Skeleton is a sliding or toboggan sport involving a single rider on a sled barreling down a track face forward. Related Olympic sports include bobsled/bobsleigh and luge, but skeleton differs in that riders lie straight on their stomachs. While competitive sled racing began in 1882, the first skeleton track was established in St. Moritz, Switzerland in 1913. While skeleton was featured early during the 1928 and 1948 Winter Olympics, decades passed before the sport reappeared at the 2002 Winter Olympics.

How to Learn Skeleton

The best skeleton racers are in great physical condition, with many being former track and field athletes. While more weight allows the sled to travel faster down the track, having lean muscle mass allows athletes to quickly turn the metal sled at high velocities around sharp curves.

A key aspect for skeleton beginners to learn is the correct pose on the sled. Facing forward, riders should lift up their chins to allow better sight down the track, while also keeping their toes pointed back and slightly up into the air. Of course, mastering the correct steering technique takes hours of practice. Skeleton can be quite the challenge!

Where to Participate

Skeleton is not for the faint hearted and certainly not the most beginner friendly sport in the world. Unfortunately, only 18 tracks exist in the world for bobsleigh, luge, and skeleton. In the United States, that means trying to find a skeleton track is limited to searching in either Lake Placid, New York or Park City, Utah.

For the adrenaline seekers who really want to learn skeleton, Whiteface Mountain in Lake Placid offers a skeleton beginner experience for riders 13 years old and up. The Olympic Sports Complex track starts riders at Start 5 and allows riders to travel up to 30 miles per hour. As of 2018, the experience costs $75, and operates based on season and weather conditions.

Individuals who are serious about training to become a skeleton racer may consider contacting an Olympic skills or development camp situated near one of the track sites.

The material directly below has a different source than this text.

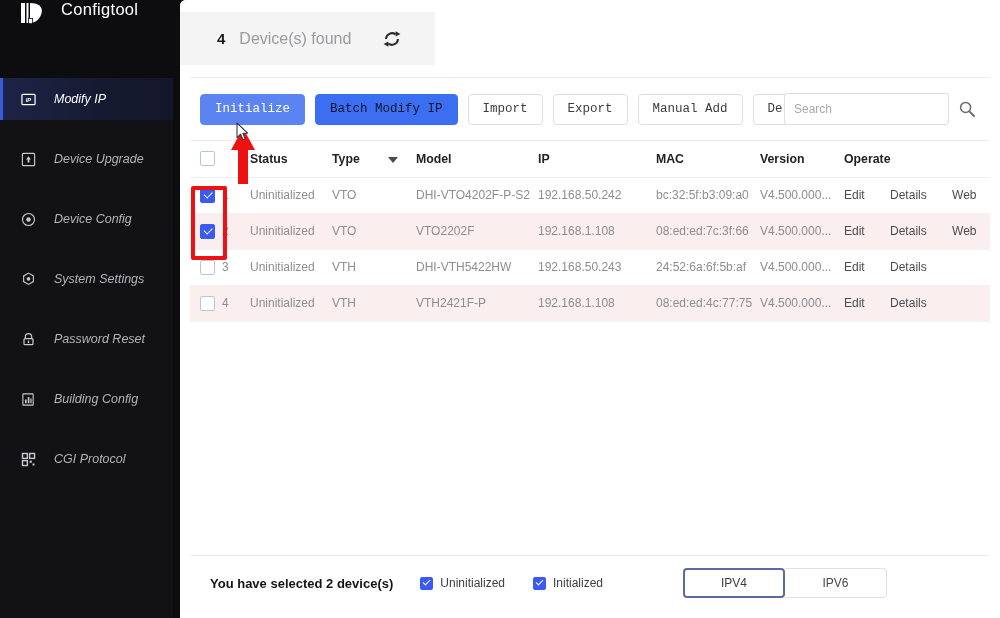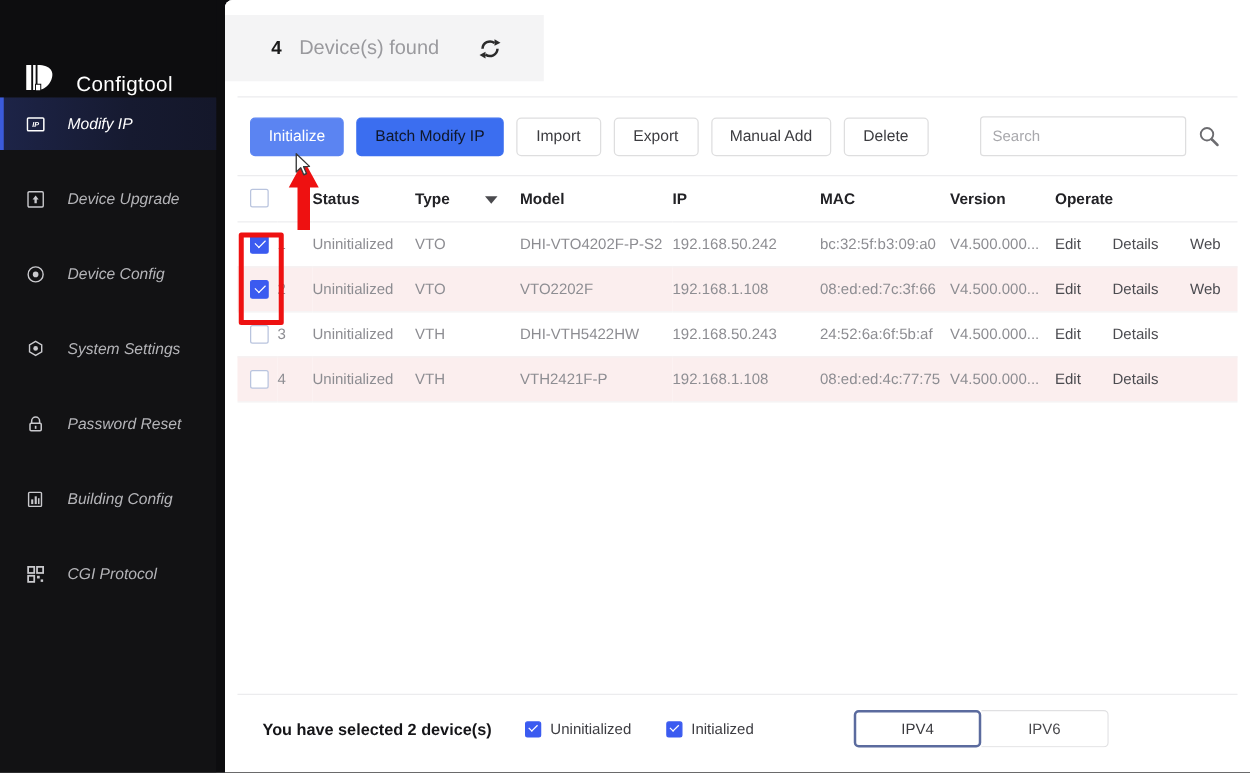"Configtool" .brand { align-items: flex-end -> flex-start }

Equipment used in skeleton include the sled itself, a helmet designed specifically for the sport, and a set of goggles or a face shield. Olympic athletes also wear speedsuits, spiked shoes, and optional elbow pads. For those who are able to participate in a class, the majority of this equipment is provided at the track. The USA Bobsled and Skeleton Federation website even offers a page which has used skeleton and bobsled equipment for sale.